Another significant number is seven. How many sevens in the Bible can we think of? The first and most obvious is the seven days of creation. No animal could be sacrificed until it was seven days old. There are seven “I am’s” in the Gospel of John that Jesus used when He spoke of Himself. Jesus mentions seven woes (or judgments) on the unrepentant in Matthew 23. In Revelation there were seven letters to the seven churches in the Book of Revelation and there were also seven trumpets announcing judgments by God in the Book of Revelation. We are to forgive people seventy times multiplied by… seven. Joshua and Israel marched around Jericho seven times while seven priests blew seven trumpets before the walls came crashing down. Elisha told the military commander Naaman to bathe in the Jordan River seven times and he would be healed of his leprosy. There are plenty more sevens that I was not aware of at all.

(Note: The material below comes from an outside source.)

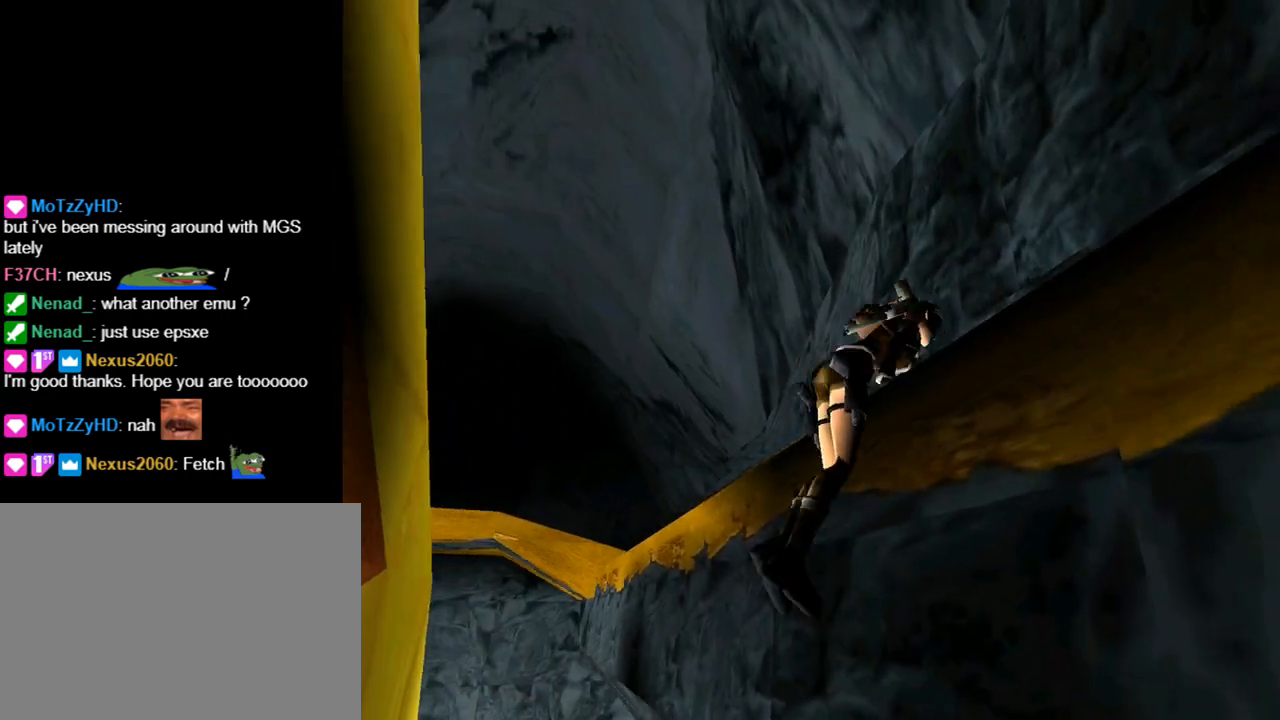
{"buttons": ["CROSS"], "left_stick": "center", "events": []}
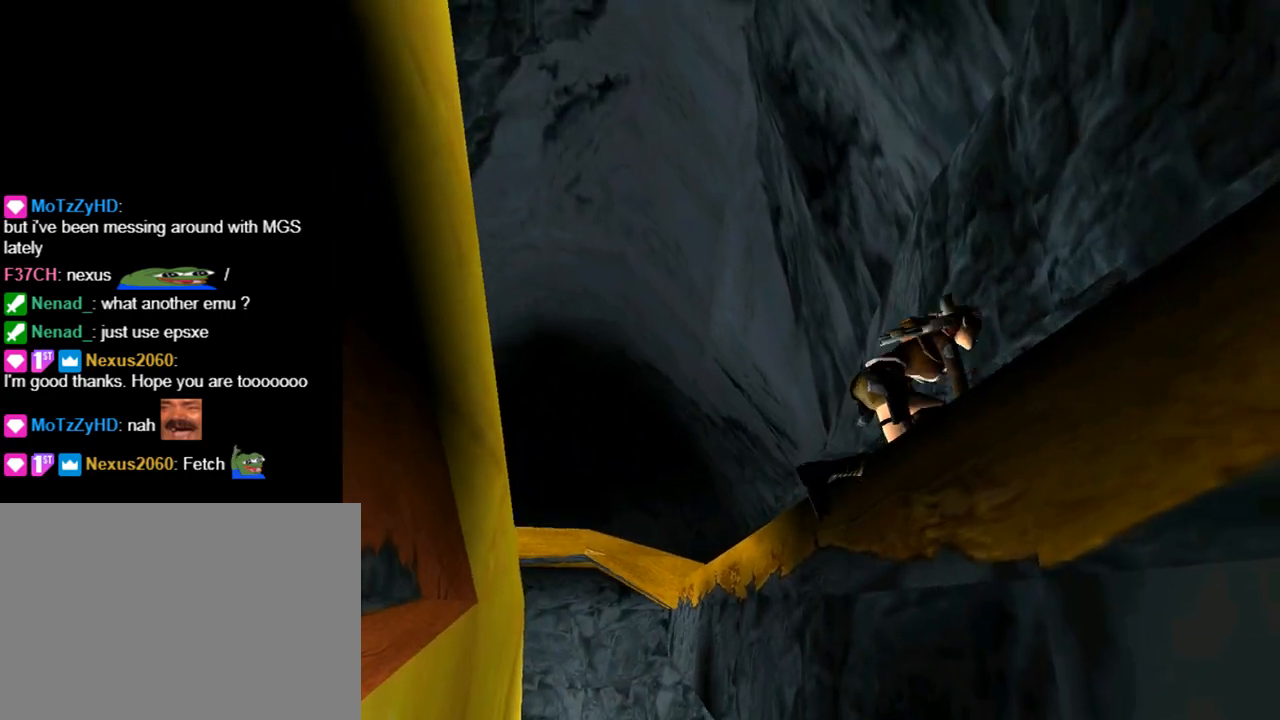
{"buttons": ["DPAD_UP", "DPAD_LEFT"], "left_stick": "center", "events": [[67, "DPAD_LEFT", "down"], [100, "CROSS", "up"], [233, "DPAD_UP", "down"]]}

How about forty? What are some forties that you remember from the Bible? One of them should be easy – Jesus went into the wilderness for forty days and prayed and fasted. So did Elijah and Moses. The Israelites wandered in the desert for forty years. The rains that brought about the Great Flood lasted for forty days. In the Old Testament, forty years is considered a generation. Goliath taunted Israel for forty days before David

defeated him. Just like with threes and sevens, there are still more forties that we could mention.

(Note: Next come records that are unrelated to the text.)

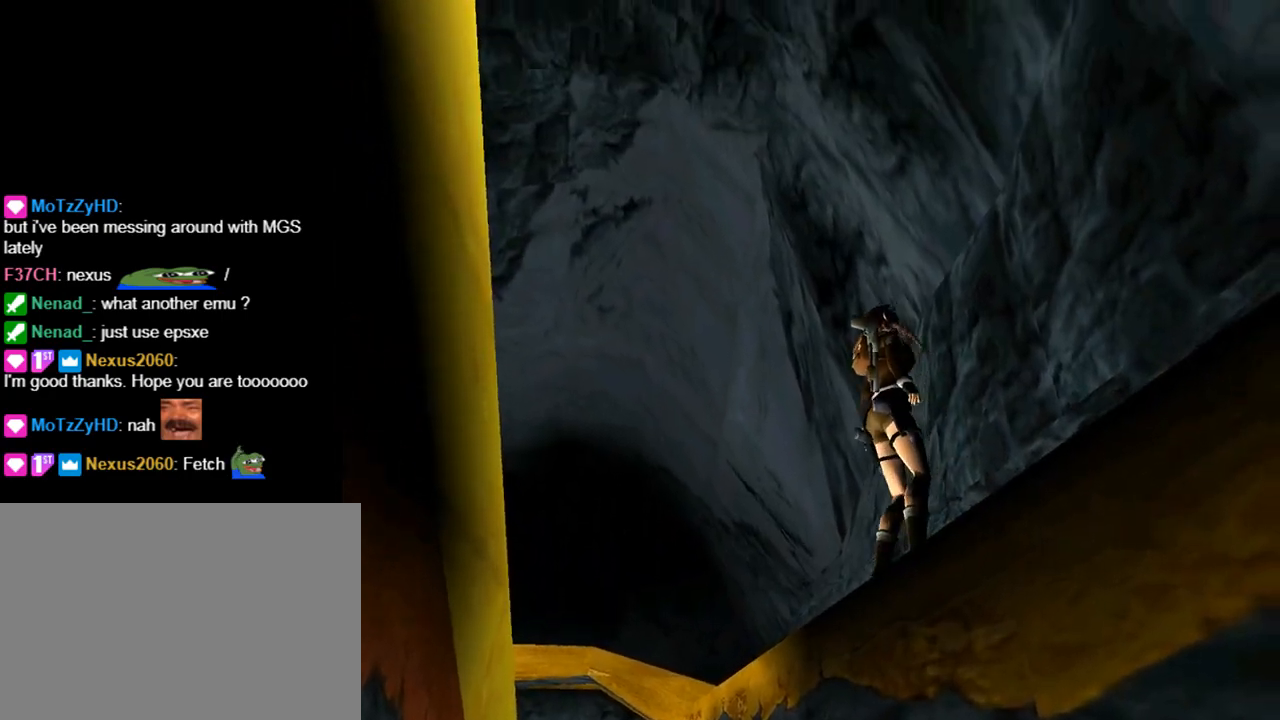
{"buttons": ["DPAD_UP", "DPAD_LEFT"], "left_stick": "center", "events": []}
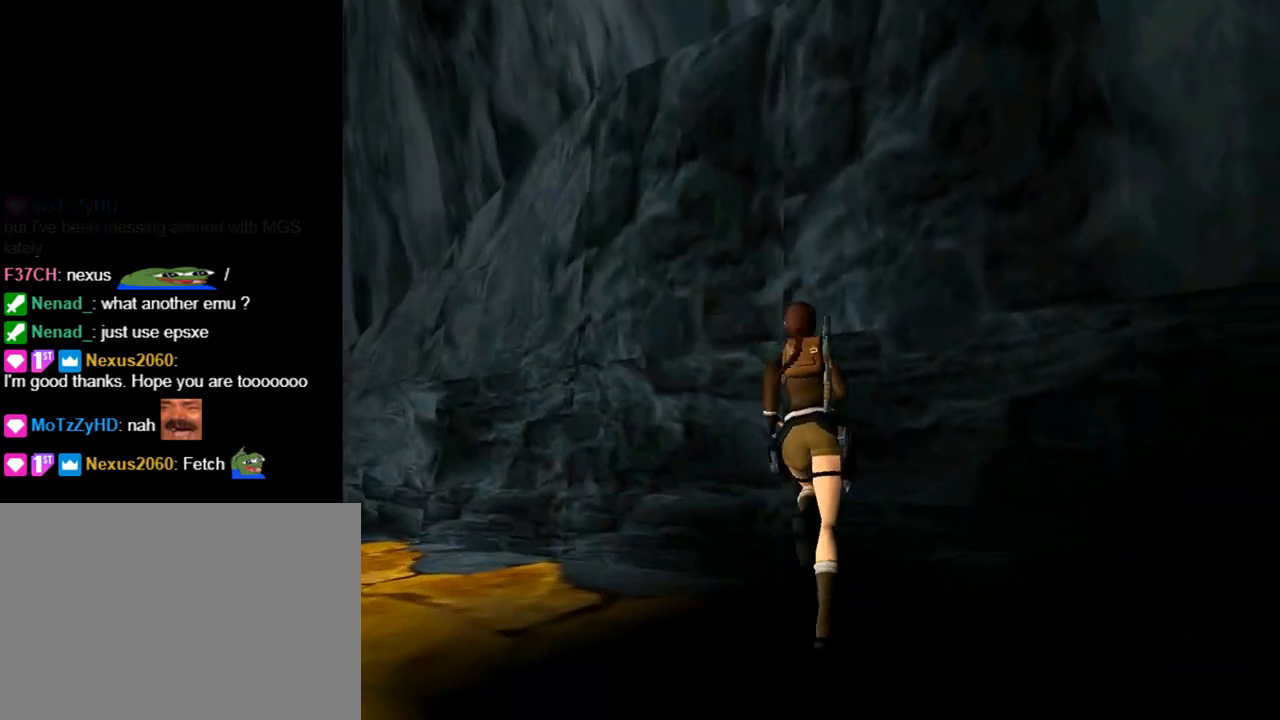
{"buttons": ["DPAD_UP"], "left_stick": "center", "events": [[433, "DPAD_LEFT", "up"]]}
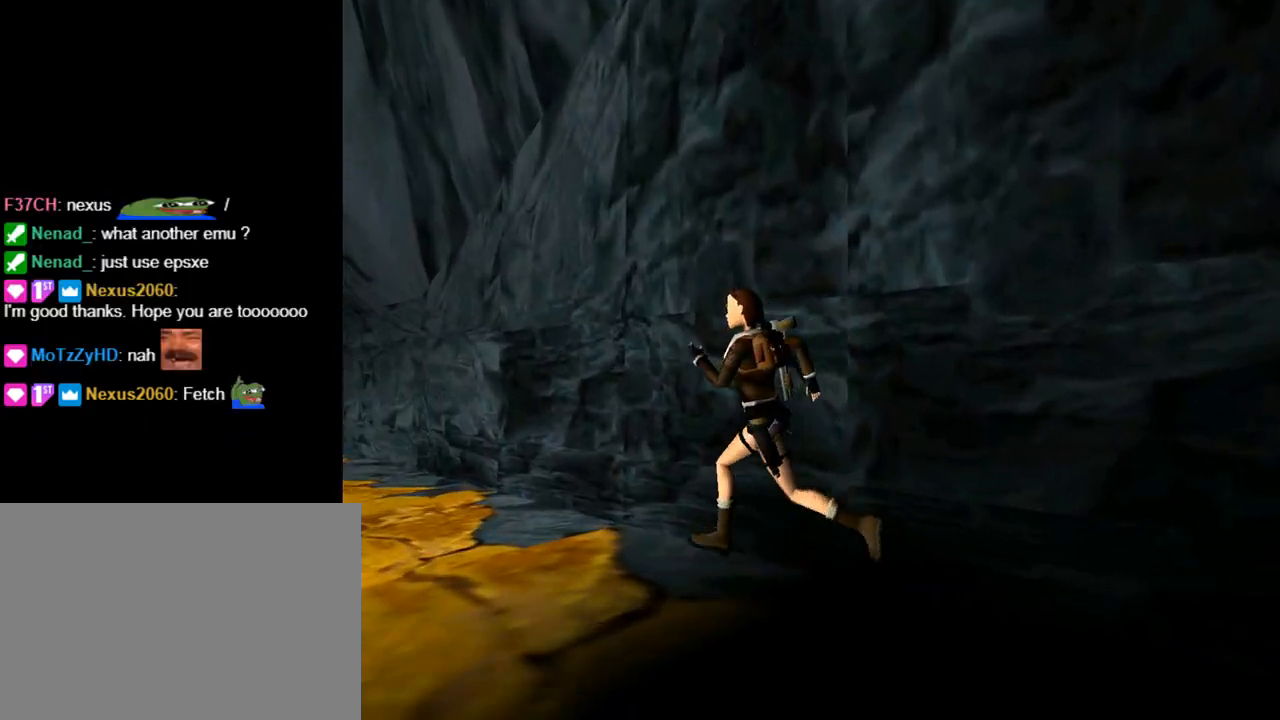
{"buttons": ["DPAD_UP"], "left_stick": "center", "events": []}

This is the first Sunday in Lent. Lent is a period that lasts how long? Forty days, not counting Sunday. The word “lent” comes from an Anglo-Saxon word that meant “spring”, and the forty days of Lent are a symbolic reenactment of the forty days Jesus spent in the wilderness and that we read about just a little while ago. The reason that Sundays don’t count in the forty days of Lent is that each Sunday represents kind of a mini Easter in anticipation of the resurrection to come. Sunday is a special day all on its own aside from Lent.

A lot of times people give up something for Lent. Sometimes it’s something they enjoy eating or drinking or doing but they want to give it up as a way to discipline themselves. Chocolate is something that a lot of people give up. Sometimes it’s television, or social media. I once gave up French fries for Lent, and I made it. I had no French fries for the forty days plus Sundays, and I survived. Somehow.

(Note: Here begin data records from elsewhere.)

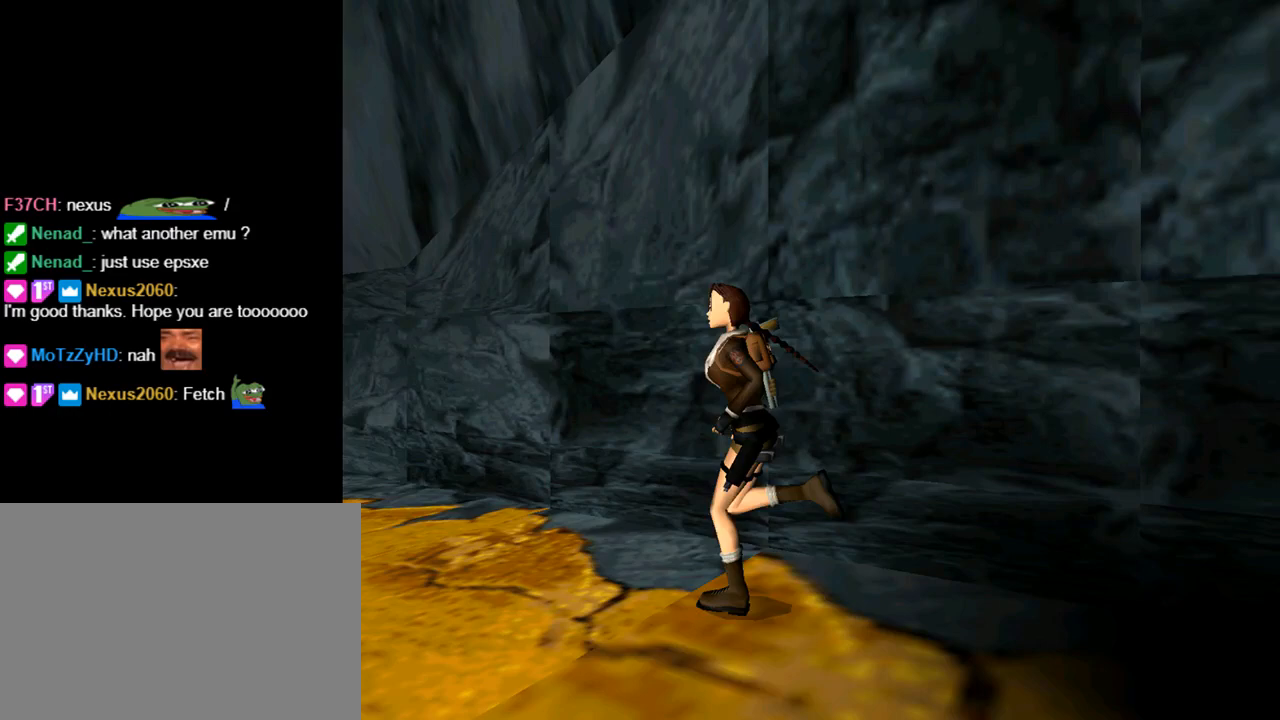
{"buttons": ["DPAD_UP", "DPAD_RIGHT"], "left_stick": "center", "events": [[33, "L1", "down"], [167, "L1", "up"], [333, "DPAD_RIGHT", "down"]]}
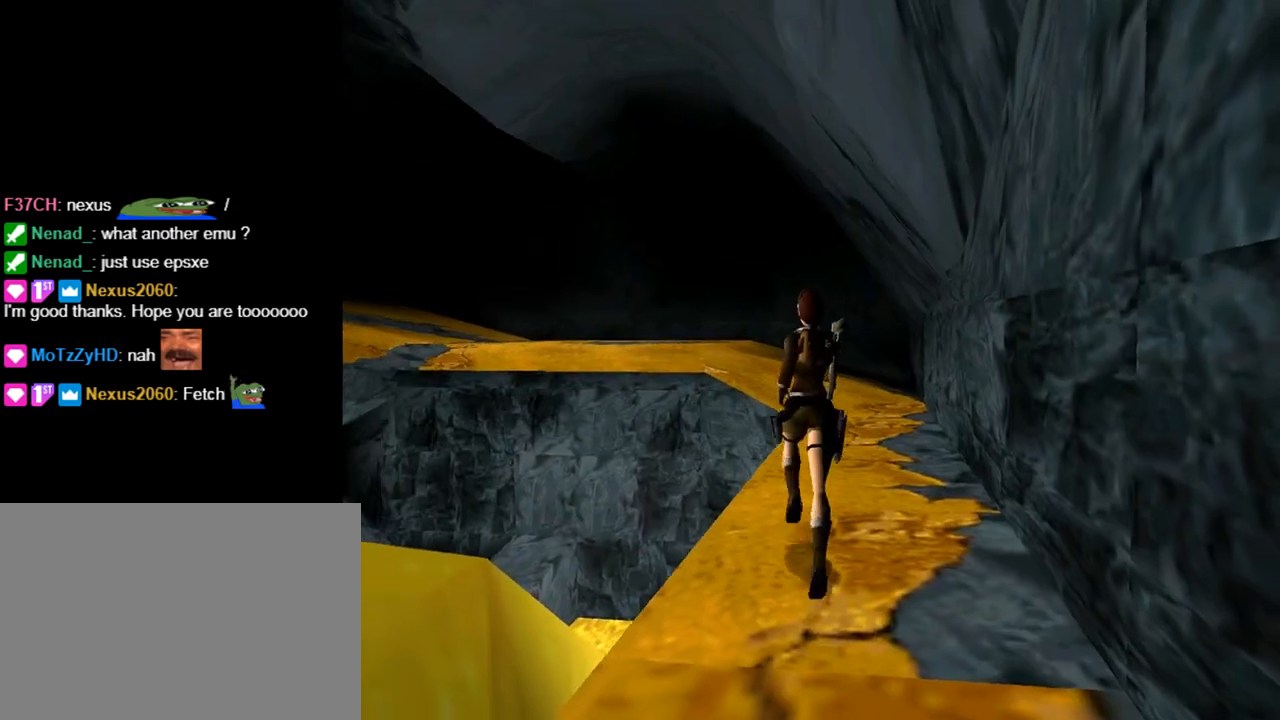
{"buttons": ["DPAD_UP"], "left_stick": "center", "events": [[367, "DPAD_RIGHT", "up"]]}
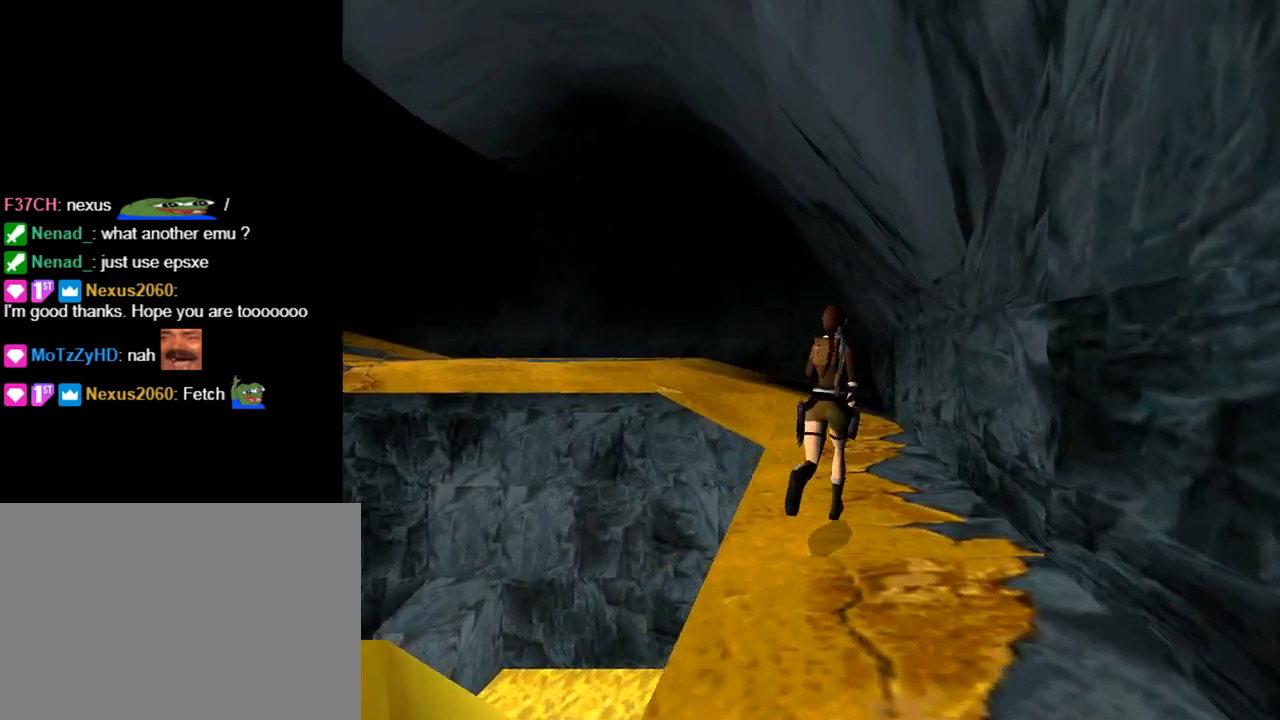
{"buttons": ["DPAD_UP"], "left_stick": "center", "events": [[200, "DPAD_LEFT", "down"], [500, "DPAD_LEFT", "up"]]}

Today’s theme in our series of Lenten services is “In the Wilderness” and encourages us to think about facing temptation. There are a couple of examples from the forty list we had earlier of being in the wilderness, literally, and both of those involved facing temptation.

The Israelites wandered in the wilderness for forty years before finally entering the Promised Land. There had to be temptation along the way – temptation to give up. Temptation to just stop where they were and put down some roots. Temptation to forget about God’s promises, forget about the covenant, forget about the Promised Land and what might be waiting ahead.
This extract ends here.